For the month of April, I am participating in the Blog A Day Challenge for educators. All prompts are provided by Meredith Towne (@BklynMeredith), an educator from New York.
Instead of writing to the prompt today, I’m writing something of an ode to my district and an ed tech conference.
I can’t remember the first year I went to the Nebraska Educational Technology Association (NETA) conference–I think it was 2010. What I do remember is how deflated I felt by the end of the two-day tech-fest.
So much of what I saw I knew I could not do in my classroom–not because I was unwilling, but because at the time, my district just lacked the infrastructure, hardware, and software to do the innovative ideas shared at NETA.
I went two consecutive years, and then I stopped going–I was teaching AP Lang and Comp and the conference fell too close to the test date. I felt like I was abandoning my students, attending two days of sessions in which I might find one idea I could shoehorn into the resources available to me. It just wasn’t worth it.
Fast forward five years.
Oh, how things have changed. This impresses me, this hindsight, because in my personal life I feel like life pretty much stays the same. Last year I returned to NETA as a presenter. It was a completely different experience than my first. When I attended sessions, my mind raced with how I could implement the ideas in my own classroom. Excitement replaced discouragement. Possibility replaced unlikelihood.

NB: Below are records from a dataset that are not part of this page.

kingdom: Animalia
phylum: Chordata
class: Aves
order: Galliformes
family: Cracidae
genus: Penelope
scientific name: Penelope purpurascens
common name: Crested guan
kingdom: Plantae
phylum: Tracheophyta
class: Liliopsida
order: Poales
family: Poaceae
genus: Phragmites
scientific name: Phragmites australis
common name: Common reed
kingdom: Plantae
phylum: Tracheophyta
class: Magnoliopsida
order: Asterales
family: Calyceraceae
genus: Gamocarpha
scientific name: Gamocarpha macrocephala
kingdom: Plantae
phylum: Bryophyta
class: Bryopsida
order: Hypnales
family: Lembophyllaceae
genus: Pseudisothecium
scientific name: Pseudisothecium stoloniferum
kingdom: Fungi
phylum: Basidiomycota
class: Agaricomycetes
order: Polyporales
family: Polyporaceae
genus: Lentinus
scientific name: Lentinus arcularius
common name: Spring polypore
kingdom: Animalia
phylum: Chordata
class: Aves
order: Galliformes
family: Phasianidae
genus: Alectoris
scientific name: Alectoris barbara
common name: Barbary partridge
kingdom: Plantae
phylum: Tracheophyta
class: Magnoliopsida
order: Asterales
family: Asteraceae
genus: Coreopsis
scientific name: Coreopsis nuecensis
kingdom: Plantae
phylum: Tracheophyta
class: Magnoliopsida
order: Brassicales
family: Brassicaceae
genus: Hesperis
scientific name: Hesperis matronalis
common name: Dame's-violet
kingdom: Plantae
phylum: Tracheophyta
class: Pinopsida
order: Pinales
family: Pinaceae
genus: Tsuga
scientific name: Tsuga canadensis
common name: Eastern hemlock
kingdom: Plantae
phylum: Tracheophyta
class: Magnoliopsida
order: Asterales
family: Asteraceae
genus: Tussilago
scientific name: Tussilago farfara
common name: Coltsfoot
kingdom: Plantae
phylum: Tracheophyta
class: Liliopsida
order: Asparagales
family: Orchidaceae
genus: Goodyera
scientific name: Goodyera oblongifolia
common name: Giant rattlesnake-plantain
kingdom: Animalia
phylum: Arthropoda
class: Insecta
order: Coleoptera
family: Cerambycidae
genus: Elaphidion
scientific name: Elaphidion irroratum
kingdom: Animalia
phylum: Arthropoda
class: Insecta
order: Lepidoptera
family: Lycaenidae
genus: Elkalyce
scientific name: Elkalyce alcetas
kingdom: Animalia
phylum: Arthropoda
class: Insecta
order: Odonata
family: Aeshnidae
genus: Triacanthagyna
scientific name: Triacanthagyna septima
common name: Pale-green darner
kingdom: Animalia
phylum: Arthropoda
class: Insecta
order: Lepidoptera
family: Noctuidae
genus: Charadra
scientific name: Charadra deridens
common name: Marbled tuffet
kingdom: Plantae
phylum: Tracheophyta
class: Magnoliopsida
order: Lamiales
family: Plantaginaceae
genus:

Public schools have become an acceptable prejudice; be as unfoundedly critical of your local school district, and few–if any–will come to the district’s defense. I’m not saying my district is perfect. But the technological changes I’ve seen in the past five years instill a hope that I never thought I’d feel. We have a much improved network. We have rover carts in most classrooms. Some teachers (myself included) have iPad carts.
Sure, I have days where YouTube doesn’t work or my entire Mac lab loses internet (both of these things happened today), but most of the time, I can troubleshoot and get things running again, I know who to ask for help, I’m able to do what I want to do–and that includes trying new things.
I get to go to NETA again this year, but this time as a journalism adviser. NETA reached out to local high school journalists and invited them to the conference. So I’m accompanying my Editor-in-Chief, co-Editor-in-Chief, and Managing Editor to NETA. They have researched story ideas, developed interview questions, and contacted sources. I will attend a handful of sessions, but my primary responsibility is to advise them as they work on their stories. I’m excited for the opportunity they have to see passionate educators collaborating and learning how to create more engaging classrooms.
The best part is knowing that in the sessions I attend, I will not feel hopeless. Yes, change is often slow in the realm of public service, but I am encouraged by the increased support and resources dedicated to improving educational technology in my district. It’s not perfect, but it’s change for the better.